Camp Solelim, a six-week camp for Jewish teens, has become the focus of debate and an online petition after camp officials denied the application of Tyler Weir, a 13-year-old from Richmond Hill. Last summer, Weir attended Camp Shalom, a junior camp for Jewish kids aged 7 to 13 that, like Camp Solelim, is run by the Canadian Young Judaea (CYJ), a national youth group with an aim to “strengthen its young members’ Jewish identity with an emphasis on the centrality of Israel.”
Camp Solelim spokesman Sindi Kachuck said Tuesday that Weir was accepted to Camp Shalom because of an “oversight,” explaining organizers sent Weir an acceptance letter before it was realized he wasn’t Jewish. According to news reports, Weir chose Camp Shalom because many of his friends are Jewish and attend CYJ camps.

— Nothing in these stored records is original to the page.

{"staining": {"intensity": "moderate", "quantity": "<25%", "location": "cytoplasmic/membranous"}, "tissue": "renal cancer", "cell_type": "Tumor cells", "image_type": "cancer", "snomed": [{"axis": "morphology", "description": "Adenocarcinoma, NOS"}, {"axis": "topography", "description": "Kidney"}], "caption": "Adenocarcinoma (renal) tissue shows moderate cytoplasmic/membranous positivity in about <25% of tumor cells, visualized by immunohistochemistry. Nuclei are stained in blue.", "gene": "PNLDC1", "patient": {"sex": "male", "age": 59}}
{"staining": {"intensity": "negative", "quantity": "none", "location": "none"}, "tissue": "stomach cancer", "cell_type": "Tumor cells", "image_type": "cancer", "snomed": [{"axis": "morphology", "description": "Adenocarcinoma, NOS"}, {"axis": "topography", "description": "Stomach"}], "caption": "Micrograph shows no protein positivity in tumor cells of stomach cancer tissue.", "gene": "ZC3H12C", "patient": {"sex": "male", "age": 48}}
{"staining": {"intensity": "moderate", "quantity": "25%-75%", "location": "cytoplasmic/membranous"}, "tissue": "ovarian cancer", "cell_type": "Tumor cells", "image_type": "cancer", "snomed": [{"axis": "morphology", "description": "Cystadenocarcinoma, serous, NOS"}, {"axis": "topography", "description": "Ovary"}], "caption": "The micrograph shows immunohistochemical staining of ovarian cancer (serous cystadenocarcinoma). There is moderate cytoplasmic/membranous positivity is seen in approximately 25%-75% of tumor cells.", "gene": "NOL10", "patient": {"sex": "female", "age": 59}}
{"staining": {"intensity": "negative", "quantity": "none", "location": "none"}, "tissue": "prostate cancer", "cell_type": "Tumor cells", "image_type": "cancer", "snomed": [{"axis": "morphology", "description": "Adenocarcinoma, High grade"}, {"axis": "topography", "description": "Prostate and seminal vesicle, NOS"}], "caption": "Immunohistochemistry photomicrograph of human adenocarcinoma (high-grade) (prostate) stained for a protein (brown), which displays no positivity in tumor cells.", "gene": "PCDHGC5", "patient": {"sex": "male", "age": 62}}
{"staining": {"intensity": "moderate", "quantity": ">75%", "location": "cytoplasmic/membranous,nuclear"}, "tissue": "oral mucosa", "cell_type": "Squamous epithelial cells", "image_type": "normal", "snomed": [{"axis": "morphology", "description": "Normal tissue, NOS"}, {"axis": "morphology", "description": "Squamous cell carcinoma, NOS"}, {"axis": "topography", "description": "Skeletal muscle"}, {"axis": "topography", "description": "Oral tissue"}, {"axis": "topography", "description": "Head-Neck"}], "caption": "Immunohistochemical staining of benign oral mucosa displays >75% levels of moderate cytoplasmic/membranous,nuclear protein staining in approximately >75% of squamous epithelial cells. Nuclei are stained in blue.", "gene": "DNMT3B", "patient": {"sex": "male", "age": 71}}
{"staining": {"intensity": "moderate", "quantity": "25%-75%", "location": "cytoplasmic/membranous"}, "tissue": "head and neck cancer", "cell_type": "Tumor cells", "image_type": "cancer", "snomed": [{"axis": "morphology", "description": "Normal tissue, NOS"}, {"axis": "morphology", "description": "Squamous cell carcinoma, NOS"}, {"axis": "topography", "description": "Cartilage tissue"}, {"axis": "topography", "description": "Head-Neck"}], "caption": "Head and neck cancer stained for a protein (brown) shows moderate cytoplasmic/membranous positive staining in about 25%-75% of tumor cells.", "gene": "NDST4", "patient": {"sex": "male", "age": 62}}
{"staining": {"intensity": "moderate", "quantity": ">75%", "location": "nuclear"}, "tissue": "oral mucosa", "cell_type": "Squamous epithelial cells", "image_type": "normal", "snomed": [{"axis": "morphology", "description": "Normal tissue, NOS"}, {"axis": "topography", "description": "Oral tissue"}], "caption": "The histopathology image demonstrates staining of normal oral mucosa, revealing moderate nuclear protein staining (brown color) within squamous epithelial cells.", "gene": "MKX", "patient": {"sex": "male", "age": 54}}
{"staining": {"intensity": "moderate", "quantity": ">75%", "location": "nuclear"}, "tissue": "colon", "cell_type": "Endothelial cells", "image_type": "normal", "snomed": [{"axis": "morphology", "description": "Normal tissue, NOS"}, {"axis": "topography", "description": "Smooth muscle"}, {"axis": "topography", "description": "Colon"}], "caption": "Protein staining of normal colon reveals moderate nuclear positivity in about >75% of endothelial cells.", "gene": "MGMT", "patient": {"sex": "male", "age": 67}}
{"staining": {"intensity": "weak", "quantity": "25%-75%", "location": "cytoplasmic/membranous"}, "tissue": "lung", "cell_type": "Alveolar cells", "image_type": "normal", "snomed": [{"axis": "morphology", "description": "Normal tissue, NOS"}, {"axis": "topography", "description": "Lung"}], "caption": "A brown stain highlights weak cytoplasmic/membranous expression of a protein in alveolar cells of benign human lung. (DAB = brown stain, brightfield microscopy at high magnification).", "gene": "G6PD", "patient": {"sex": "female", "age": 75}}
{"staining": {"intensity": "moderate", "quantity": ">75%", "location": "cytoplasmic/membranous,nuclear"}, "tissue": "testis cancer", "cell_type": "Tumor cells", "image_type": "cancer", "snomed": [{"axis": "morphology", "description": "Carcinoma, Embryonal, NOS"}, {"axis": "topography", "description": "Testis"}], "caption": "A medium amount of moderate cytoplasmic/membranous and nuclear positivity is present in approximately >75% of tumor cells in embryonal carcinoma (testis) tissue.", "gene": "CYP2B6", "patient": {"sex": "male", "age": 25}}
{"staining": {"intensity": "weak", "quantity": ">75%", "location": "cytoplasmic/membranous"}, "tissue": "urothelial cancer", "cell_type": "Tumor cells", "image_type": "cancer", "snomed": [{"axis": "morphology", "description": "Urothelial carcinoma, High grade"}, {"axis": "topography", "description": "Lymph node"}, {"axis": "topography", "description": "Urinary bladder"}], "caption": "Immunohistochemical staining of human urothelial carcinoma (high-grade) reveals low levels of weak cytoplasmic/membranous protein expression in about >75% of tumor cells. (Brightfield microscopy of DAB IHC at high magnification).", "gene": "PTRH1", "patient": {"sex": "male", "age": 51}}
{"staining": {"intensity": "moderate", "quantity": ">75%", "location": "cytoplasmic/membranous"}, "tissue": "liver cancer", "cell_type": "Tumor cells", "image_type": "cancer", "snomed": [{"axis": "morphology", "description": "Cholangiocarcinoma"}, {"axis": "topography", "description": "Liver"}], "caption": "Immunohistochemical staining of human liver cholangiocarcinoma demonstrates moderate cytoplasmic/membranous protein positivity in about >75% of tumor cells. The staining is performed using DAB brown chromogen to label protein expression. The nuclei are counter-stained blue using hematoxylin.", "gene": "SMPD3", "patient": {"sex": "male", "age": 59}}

The Weir family was not available for comment on Tuesday.
Kachuck insisted Camp Solelim — as she noted is the case with all CYJ camps — is “a camp for Jewish children” with a “mission ... to develop future leadership in the Jewish community” through discussions around “Jewish identity and Israel, and ... nurturing that identity amongst Jewish people.”
“The reality is we’ve operated this way for 50 years, and this is what parents (of Jewish campers) have come to expect, that they are sending their kids to a Jewish camp with Jewish kids, and part of that is learning all about Judaism, identifying themselves as a Jew, talking about their Jewish identity, Jewish pride, and for many of our parents that is what they want, they want their child to be in a Jewish camp with Jewish kids,” Kachuck said, calling the camp “different and unique from other camps.”
When asked if parents took issue with Weir being at Camp Shalom last summer, Kachuck said she was not aware of any complaints, but did say parents are happy with the camp’s decision.
“I do know that there has been response from parents who had campers at Camp Shalom who felt that it was important for the camp to remain Jewish, and they sent us that type of message saying, ‘I’m glad that you’re taking this stand.’”
CYJ executive director Risa Epstein said in an e-mail they had received the same support from the families of Camp Solelim campers.